Source material: Begin

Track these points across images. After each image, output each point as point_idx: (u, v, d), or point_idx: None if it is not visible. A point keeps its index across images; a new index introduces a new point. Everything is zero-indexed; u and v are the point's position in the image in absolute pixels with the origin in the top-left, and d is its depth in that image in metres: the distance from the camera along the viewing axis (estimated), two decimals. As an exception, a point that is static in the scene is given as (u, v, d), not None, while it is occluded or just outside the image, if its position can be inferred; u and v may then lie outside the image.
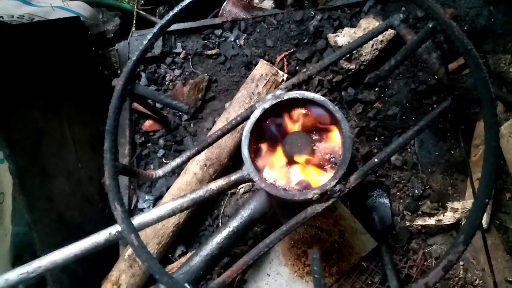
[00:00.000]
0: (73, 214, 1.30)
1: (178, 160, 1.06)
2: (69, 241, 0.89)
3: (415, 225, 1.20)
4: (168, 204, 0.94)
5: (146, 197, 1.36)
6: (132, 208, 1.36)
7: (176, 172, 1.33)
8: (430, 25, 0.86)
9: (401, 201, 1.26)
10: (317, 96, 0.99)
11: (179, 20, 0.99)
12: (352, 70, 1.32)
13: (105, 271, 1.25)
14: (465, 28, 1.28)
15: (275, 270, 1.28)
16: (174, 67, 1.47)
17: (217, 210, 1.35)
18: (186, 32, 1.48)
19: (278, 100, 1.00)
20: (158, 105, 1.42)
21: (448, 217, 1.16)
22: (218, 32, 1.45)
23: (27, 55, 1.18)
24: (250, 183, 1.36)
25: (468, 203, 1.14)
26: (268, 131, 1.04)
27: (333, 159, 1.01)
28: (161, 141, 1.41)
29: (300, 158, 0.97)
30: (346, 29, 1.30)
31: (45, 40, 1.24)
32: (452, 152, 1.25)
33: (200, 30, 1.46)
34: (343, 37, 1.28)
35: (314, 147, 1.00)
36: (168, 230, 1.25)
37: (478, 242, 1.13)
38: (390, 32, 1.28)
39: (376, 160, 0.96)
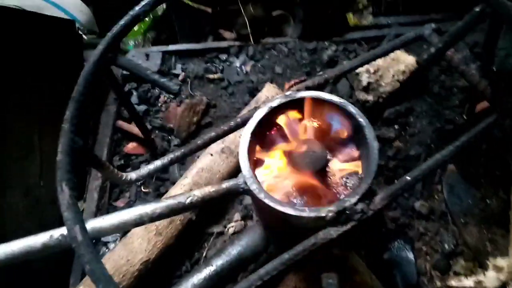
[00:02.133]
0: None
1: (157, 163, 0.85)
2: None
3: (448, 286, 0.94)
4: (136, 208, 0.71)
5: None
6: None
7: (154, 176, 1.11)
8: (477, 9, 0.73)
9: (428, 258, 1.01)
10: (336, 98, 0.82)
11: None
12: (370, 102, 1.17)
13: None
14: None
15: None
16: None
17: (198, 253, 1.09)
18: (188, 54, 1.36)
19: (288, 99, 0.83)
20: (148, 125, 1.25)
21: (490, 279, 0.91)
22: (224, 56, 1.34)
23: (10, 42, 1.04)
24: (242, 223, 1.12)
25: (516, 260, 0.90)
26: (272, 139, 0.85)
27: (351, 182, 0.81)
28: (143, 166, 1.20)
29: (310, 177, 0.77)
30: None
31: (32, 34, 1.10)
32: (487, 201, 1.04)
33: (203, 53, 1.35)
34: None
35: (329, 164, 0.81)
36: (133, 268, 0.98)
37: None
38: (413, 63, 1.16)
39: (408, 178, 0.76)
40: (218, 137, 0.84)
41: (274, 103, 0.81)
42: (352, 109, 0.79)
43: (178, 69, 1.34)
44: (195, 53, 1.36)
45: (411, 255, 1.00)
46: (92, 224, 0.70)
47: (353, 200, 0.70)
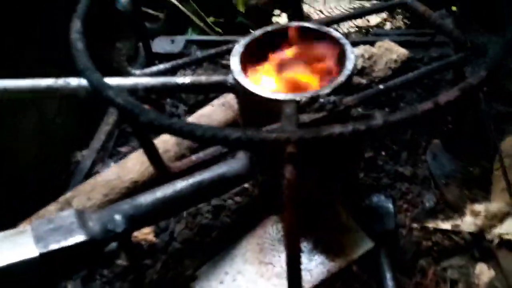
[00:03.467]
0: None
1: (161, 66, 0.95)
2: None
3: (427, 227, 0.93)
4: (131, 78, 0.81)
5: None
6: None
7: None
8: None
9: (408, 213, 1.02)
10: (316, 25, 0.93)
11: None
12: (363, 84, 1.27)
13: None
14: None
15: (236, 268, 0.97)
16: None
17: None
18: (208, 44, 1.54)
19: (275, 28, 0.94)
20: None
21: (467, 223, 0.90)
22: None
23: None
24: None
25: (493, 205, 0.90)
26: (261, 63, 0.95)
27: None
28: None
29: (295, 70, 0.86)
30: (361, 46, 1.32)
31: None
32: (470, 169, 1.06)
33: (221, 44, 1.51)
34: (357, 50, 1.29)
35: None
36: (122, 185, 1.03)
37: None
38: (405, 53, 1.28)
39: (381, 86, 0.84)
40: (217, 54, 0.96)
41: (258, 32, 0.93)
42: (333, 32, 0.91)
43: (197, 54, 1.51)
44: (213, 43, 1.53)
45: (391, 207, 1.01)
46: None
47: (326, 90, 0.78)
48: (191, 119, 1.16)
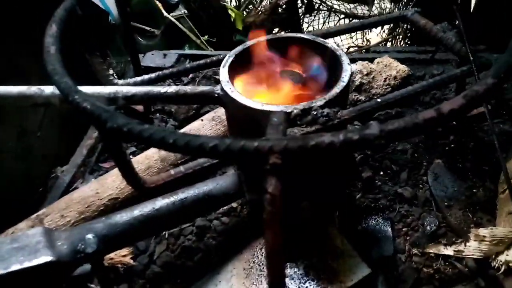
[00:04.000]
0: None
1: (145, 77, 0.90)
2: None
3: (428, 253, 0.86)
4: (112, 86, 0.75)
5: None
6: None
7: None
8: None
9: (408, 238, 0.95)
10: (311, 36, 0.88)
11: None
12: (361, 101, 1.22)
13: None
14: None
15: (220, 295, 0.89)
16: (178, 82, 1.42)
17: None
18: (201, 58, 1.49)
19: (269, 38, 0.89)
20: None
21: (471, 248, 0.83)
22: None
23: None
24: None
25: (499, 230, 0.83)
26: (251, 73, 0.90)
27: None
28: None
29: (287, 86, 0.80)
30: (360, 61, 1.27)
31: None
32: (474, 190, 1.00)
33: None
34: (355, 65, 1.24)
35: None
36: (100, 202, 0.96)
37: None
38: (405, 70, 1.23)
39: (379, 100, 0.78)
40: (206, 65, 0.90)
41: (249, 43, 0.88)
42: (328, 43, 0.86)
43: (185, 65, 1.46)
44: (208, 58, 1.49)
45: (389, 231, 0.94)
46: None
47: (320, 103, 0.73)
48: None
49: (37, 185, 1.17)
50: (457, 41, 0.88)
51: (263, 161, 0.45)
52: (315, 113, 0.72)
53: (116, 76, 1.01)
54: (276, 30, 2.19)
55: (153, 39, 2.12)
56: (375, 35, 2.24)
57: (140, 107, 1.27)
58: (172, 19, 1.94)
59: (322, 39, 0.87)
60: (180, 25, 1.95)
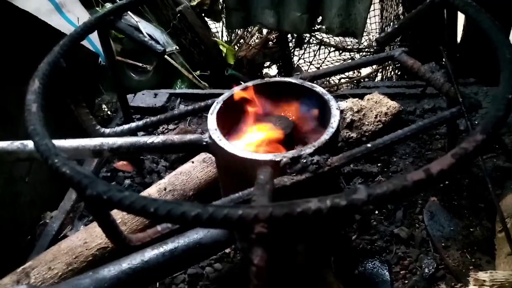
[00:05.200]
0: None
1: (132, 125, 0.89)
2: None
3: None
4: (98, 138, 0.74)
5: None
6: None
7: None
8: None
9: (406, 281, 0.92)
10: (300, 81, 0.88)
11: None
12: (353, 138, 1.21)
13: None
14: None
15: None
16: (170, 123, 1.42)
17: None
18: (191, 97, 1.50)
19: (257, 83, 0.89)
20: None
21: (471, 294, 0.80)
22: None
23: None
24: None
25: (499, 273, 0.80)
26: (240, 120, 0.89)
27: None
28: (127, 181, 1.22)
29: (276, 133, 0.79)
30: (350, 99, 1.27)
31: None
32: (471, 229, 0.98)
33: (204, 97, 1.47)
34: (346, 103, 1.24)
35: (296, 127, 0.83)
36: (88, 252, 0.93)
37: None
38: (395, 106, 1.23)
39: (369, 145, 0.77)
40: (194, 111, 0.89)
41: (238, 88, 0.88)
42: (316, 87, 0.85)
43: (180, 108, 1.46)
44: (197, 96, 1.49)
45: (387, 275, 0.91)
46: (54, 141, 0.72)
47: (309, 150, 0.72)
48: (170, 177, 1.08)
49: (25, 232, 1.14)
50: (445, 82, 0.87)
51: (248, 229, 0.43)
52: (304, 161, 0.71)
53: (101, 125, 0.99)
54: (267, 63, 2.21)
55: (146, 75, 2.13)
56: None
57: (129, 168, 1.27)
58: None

Source material: End

Return the listing above unchanged, apart from dropping its pictures.

- Your solution -
Track these points across images. After each image, output each point as point_idx: (u, v, d), or point_idx: None if it is not visible. A point keeps its index across images; a new index introduces a new point. Everything is zero-indexed; u and v are the point's position in the image in absolute pixels with the origin in the top-left, and d is its depth in that image in metres: the distance from the camera along the viewing axis (estimated), two decimals. As an exception, a point that is static in the scene is given as (u, v, d), not None, while it is occluded or just outside the image, if its position can be inferred; u and v may then lie outside the image.
[00:00.000]
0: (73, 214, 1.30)
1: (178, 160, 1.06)
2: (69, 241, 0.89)
3: (415, 225, 1.20)
4: (168, 204, 0.94)
5: (146, 197, 1.36)
6: (132, 208, 1.36)
7: (176, 172, 1.33)
8: (430, 25, 0.86)
9: (401, 201, 1.26)
10: (317, 96, 0.99)
11: (179, 20, 0.99)
12: (352, 70, 1.32)
13: (105, 271, 1.25)
14: (465, 28, 1.28)
15: (275, 270, 1.28)
16: (174, 67, 1.47)
17: (217, 210, 1.35)
18: (186, 32, 1.48)
19: (278, 100, 1.00)
20: (158, 105, 1.42)
21: (448, 217, 1.16)
22: (218, 32, 1.45)
23: (27, 55, 1.18)
24: (250, 183, 1.36)
25: (468, 203, 1.14)
26: (268, 131, 1.04)
27: (333, 159, 1.01)
28: (161, 141, 1.41)
29: (300, 158, 0.97)
30: (346, 29, 1.30)
31: (45, 40, 1.24)
32: (452, 152, 1.25)
33: (200, 30, 1.46)
34: (343, 37, 1.28)
35: (314, 147, 1.00)
36: (168, 230, 1.25)
37: (478, 242, 1.13)
38: (390, 32, 1.28)
39: (376, 160, 0.96)
[00:02.133]
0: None
1: (157, 163, 0.85)
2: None
3: (448, 286, 0.94)
4: (136, 208, 0.71)
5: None
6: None
7: (154, 176, 1.11)
8: (477, 9, 0.73)
9: (428, 258, 1.01)
10: (336, 98, 0.82)
11: None
12: (370, 102, 1.17)
13: None
14: None
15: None
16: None
17: (198, 253, 1.09)
18: (188, 54, 1.36)
19: (288, 99, 0.83)
20: (148, 125, 1.25)
21: (490, 279, 0.91)
22: (224, 56, 1.34)
23: (10, 42, 1.04)
24: (242, 223, 1.12)
25: (516, 260, 0.90)
26: (272, 139, 0.85)
27: (351, 182, 0.81)
28: (143, 166, 1.20)
29: (310, 177, 0.77)
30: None
31: (32, 34, 1.10)
32: (487, 201, 1.04)
33: (203, 53, 1.35)
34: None
35: (329, 164, 0.81)
36: (133, 268, 0.98)
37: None
38: (413, 63, 1.16)
39: (408, 178, 0.76)
40: (218, 137, 0.84)
41: (274, 103, 0.81)
42: (352, 109, 0.79)
43: (178, 69, 1.34)
44: (195, 53, 1.36)
45: (411, 255, 1.00)
46: (92, 224, 0.70)
47: (353, 200, 0.70)
[00:03.467]
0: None
1: (161, 66, 0.95)
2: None
3: (427, 227, 0.93)
4: (131, 78, 0.81)
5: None
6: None
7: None
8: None
9: (408, 213, 1.02)
10: (316, 25, 0.93)
11: None
12: (363, 84, 1.27)
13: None
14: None
15: (236, 268, 0.97)
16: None
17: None
18: (208, 44, 1.54)
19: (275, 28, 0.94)
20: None
21: (467, 223, 0.90)
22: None
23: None
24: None
25: (493, 205, 0.90)
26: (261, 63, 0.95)
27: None
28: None
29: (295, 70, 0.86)
30: (361, 46, 1.32)
31: None
32: (470, 169, 1.06)
33: (221, 44, 1.51)
34: (357, 50, 1.29)
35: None
36: (122, 185, 1.03)
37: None
38: (405, 53, 1.28)
39: (381, 86, 0.84)
40: (217, 54, 0.96)
41: (258, 32, 0.93)
42: (333, 32, 0.91)
43: (197, 54, 1.51)
44: (213, 43, 1.53)
45: (391, 207, 1.01)
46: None
47: (326, 90, 0.78)
48: (191, 119, 1.16)
[00:04.000]
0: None
1: (145, 77, 0.90)
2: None
3: (428, 253, 0.86)
4: (112, 86, 0.75)
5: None
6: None
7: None
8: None
9: (408, 238, 0.95)
10: (311, 36, 0.88)
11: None
12: (361, 101, 1.22)
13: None
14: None
15: (220, 295, 0.89)
16: (178, 82, 1.42)
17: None
18: (201, 58, 1.49)
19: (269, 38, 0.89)
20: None
21: (471, 248, 0.83)
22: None
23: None
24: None
25: (499, 230, 0.83)
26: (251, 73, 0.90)
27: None
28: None
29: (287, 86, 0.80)
30: (360, 61, 1.27)
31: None
32: (474, 190, 1.00)
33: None
34: (355, 65, 1.24)
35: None
36: (100, 202, 0.96)
37: None
38: (405, 70, 1.23)
39: (379, 100, 0.78)
40: (206, 65, 0.90)
41: (249, 43, 0.88)
42: (328, 43, 0.86)
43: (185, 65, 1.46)
44: (208, 58, 1.49)
45: (389, 231, 0.94)
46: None
47: (320, 103, 0.73)
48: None
49: (37, 185, 1.17)
50: (457, 41, 0.88)
51: (263, 161, 0.45)
52: (315, 113, 0.72)
53: (116, 76, 1.01)
54: (276, 30, 2.19)
55: (153, 39, 2.12)
56: (375, 35, 2.24)
57: (140, 107, 1.27)
58: (172, 19, 1.94)
59: (322, 39, 0.87)
60: (180, 25, 1.95)
[00:05.200]
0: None
1: (132, 125, 0.89)
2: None
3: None
4: (98, 138, 0.74)
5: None
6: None
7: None
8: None
9: (406, 281, 0.92)
10: (300, 81, 0.88)
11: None
12: (353, 138, 1.21)
13: None
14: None
15: None
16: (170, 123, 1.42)
17: None
18: (191, 97, 1.50)
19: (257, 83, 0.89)
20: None
21: (471, 294, 0.80)
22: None
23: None
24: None
25: (499, 273, 0.80)
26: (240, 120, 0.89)
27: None
28: (127, 181, 1.22)
29: (276, 133, 0.79)
30: (350, 99, 1.27)
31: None
32: (471, 229, 0.98)
33: (204, 97, 1.47)
34: (346, 103, 1.24)
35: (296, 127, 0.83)
36: (88, 252, 0.93)
37: None
38: (395, 106, 1.23)
39: (369, 145, 0.77)
40: (194, 111, 0.89)
41: (238, 88, 0.88)
42: (316, 87, 0.85)
43: (180, 108, 1.46)
44: (197, 96, 1.49)
45: (387, 275, 0.91)
46: (54, 141, 0.72)
47: (309, 150, 0.72)
48: (170, 177, 1.08)
49: (25, 232, 1.14)
50: (445, 82, 0.87)
51: (248, 229, 0.43)
52: (304, 161, 0.71)
53: (101, 125, 0.99)
54: (267, 63, 2.21)
55: (146, 75, 2.13)
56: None
57: (129, 168, 1.27)
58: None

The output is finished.